Re: [PATCH] KVM: x86: restrict maximal physical address

["Radim Krčmář" <rkrcmar@redhat.com>]

2016-11-25 17:43+0100, David Hildenbrand:
>> > This check is correct.
>> > 
>> > However, I wonder if there is any way for user space to query this property?
>> 
>> Do you mean boot_cpu_data.x86_phys_bits?
>> Userspace can execute CPUID instruction and read the value; QEMU does.
> 
> Thanks, good to know. I remember that on s390x we explicitly decided to
> query the maximum address from KVM (KVM_S390_VM_MEM_LIMIT_SIZE) for two
> reasons. One of them was "just because our CPU supports it doesn't mean KVM
> supports it". Just like with all CPU features.
> 
> However, this applies only for configuring hardware virtualization. The
> value that is exposed to the guest comes from the cpu model (with s390x cpu
> model support). So it will also not change during migration.
> 
> But if this will never be relevant for x86 (KVM will always support host
> x86_phys_bits), fine.
> 
>> 
>> > On s390x, there is a kvm capability to export this information to user
>> > space. So QEMU can fail (e.g. migration) with a nice error message about
>> > missing hardware support.
>> > 
>> > (most probably we still want to block this case, as migration will seem to
>> > work but than simply fail due to missing hardware support I guess). Maybe
>> > there is also already a nice check in QEMU that I am not yet aware of :)
>> 
>> This patch is bad.  It would break QEMU on all old machines, because
>> QEMU sets 40 by default.
> 
> Not sure if rounding that value down (so it is at least consistent in KVM)
> makes sense (and documenting this behavior "may be rounded down"). And then
> implementing appropriate checks in QEMU (if not already present).
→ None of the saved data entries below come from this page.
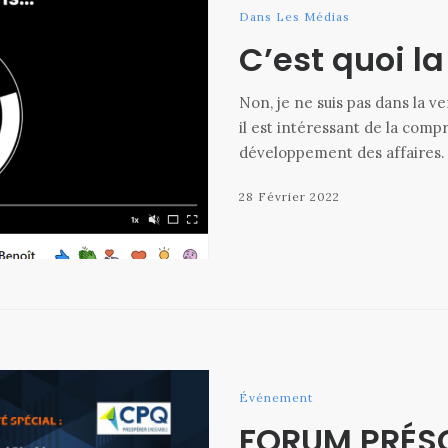
Dans Les Médias
C’est quoi la
Non, je ne suis pas dans la v
il est intéressant de la comp
développement des affaires. E
28 Février 2022
Événement
FORUM PRÉS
Silently rouding down doesn't fix bugs that we introduce to the guest,
just makes them behave differently and changing the value while the
guest is running could introduce more bugs. :(

I slightly prefer doing nothing for the case I was writing this patch
for:  VMX checks for CR3 reserved bits -- doing nothing means that the
guest gets killed; rouding down would make the guest misbehave, which a
bit harder to debug.

Changing QEMU makes sense even if KVM stays the same.  I'd touch QEMU
first, actually and after few years (decades), we could just apply this
patch. :)

>> Heh, QEMU doesn't check at all -- it even allows migration with
>> "host-phys-bits" feature and will happily change phys-bits when
>> migrating to another machine.
>> 
> 
> Either migrate that value (hmmm... ) or glue it to a command line parameter,
> so it won't change while migrating. E.g.
> - cpu models (if this value was always the same for a CPU generation - no
> expert on x86 cpu models).
> - "-cpu maxmem..." - could be a fit when thinking about "maximum VM size ==
> max phys bits for our guest". But depends how this value is actually
> interpreted by guests.

Yes, the host value has to be migrated in that case.  QEMU also has
"phys-bits=N" feature and the default protected by machine types is 40,
so both work as expected on migration.